As can be seen, the perspectives on poverty share, to a large extent, the income bias of orthodox economists protected by the postulates of classical theory. They start from the assumption that well-being (utility) is the constituent element of the standard of living, therefore, income crosses across the economists' poverty measurements, even when they make adjustments to the adjusted income scale per person or equivalent adult. All this makes its postulates endogenous.
For Márkus the constitutive element is the development of essential human forces: needs and capacities (realization of the human essence); for Maslow, the satisfaction of basic needs and self-realization (self-realization); for Fromm, the full realization of the faculties of reason, love and productive work (human birth); for Max Neef et al., the realization of fundamental human needs (quality of life); for Doyal and Gough, minimally disabled participation in their way of life (preconditions of human flourishing); for Sen, the capability set or freedom of well-being, understood as the freedom to choose between forms of life or combinations of functionings (axis of standard of living plus health).
In conclusion, the hegemonic perspectives of the study of poverty and inequality are reductionist because their vision of satisfiers is very limited (it does not take into account the subject's relationships and activities); in the same way, their vision of resources or sources of well-being only takes into account conventional economic resources and leaves out the available time and the knowledge and skills of the subject. And, above all, it is reductionist because it reduces the vision of human needs to those closest to those of animals.

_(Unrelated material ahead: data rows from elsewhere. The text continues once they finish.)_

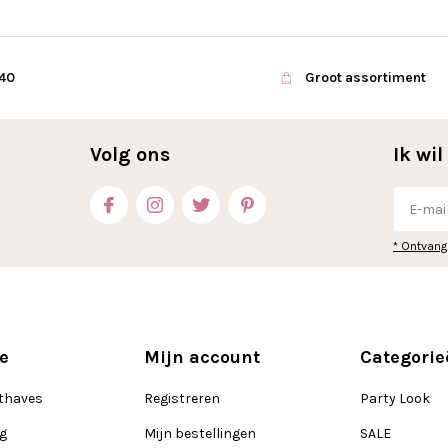
€40
Groot assortiment
Volg ons
Ik wi
* Ontvang
e
Mijn account
Categorie
thaves
Registreren
Party Look
ng
Mijn bestellingen
SALE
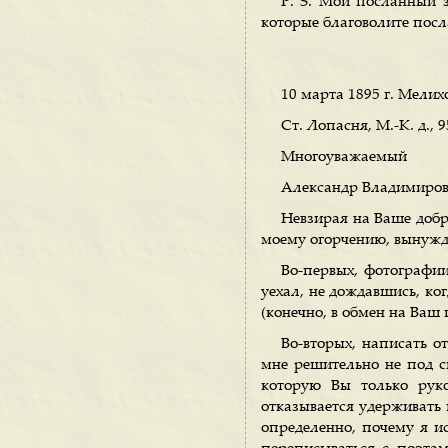
Р. S. Мой посланный 
которые благоволите посла
10 марта 1895 г. Мелих
Ст. Лопасня, М.-К. д., 95
Многоуважаемый
Александр Владимиров
Невзирая на Ваше добр
моему огорчению, вынужде
Во-первых, фотографии
уехал, не дождавшись, ко
(конечно, в обмен на Ваш 
Во-вторых, написать о
мне решительно не под си
которую Вы только руко
отказывается удерживать и
определенно, почему я и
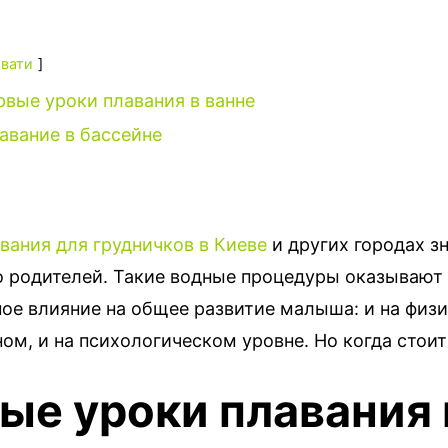
вати
рвые уроки плавания в ванне
авание в бассейне
вания для грудничков в Киеве
и других городах з
 родителей. Такие водные процедуры оказывают
ое влияние на общее развитие малыша: и на физи
м, и на психологическом уровне. Но когда стоит
ые уроки плавания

At the end of the day, they could ask us: how does combating poverty and inequality bring us closer to emancipation? Our view is that: the division between means and ends is artificial; Quantitative changes determine the direction in which qualitative changes are possible. Qualitative changes are preceded by the accumulation of a series of quantitative changes. In this sense we do not pursue any kind of qualitative change, but an emancipatory qualitative change, so the meaning of quantitative changes needs to be equally emancipatory.
The meaning of the means we use in the struggle for social transformation determines the meaning or character of the transformation we are capable of achieving. A non-democratic political organization seeking a democratic transformation of the organization will likely fail in its formal objectives if it succeeds in seizing political power in society. Alleviating the effects caused by poverty and inequality allows the development of new, more developed capacities and needs, which at the same time make them possible for new transformations. Thus, adopting a broad concept of poverty is what leads us to the possibility of proposing viable alternatives in the short and medium term that, in the long term, allow and push for an emancipatory qualitative transformation.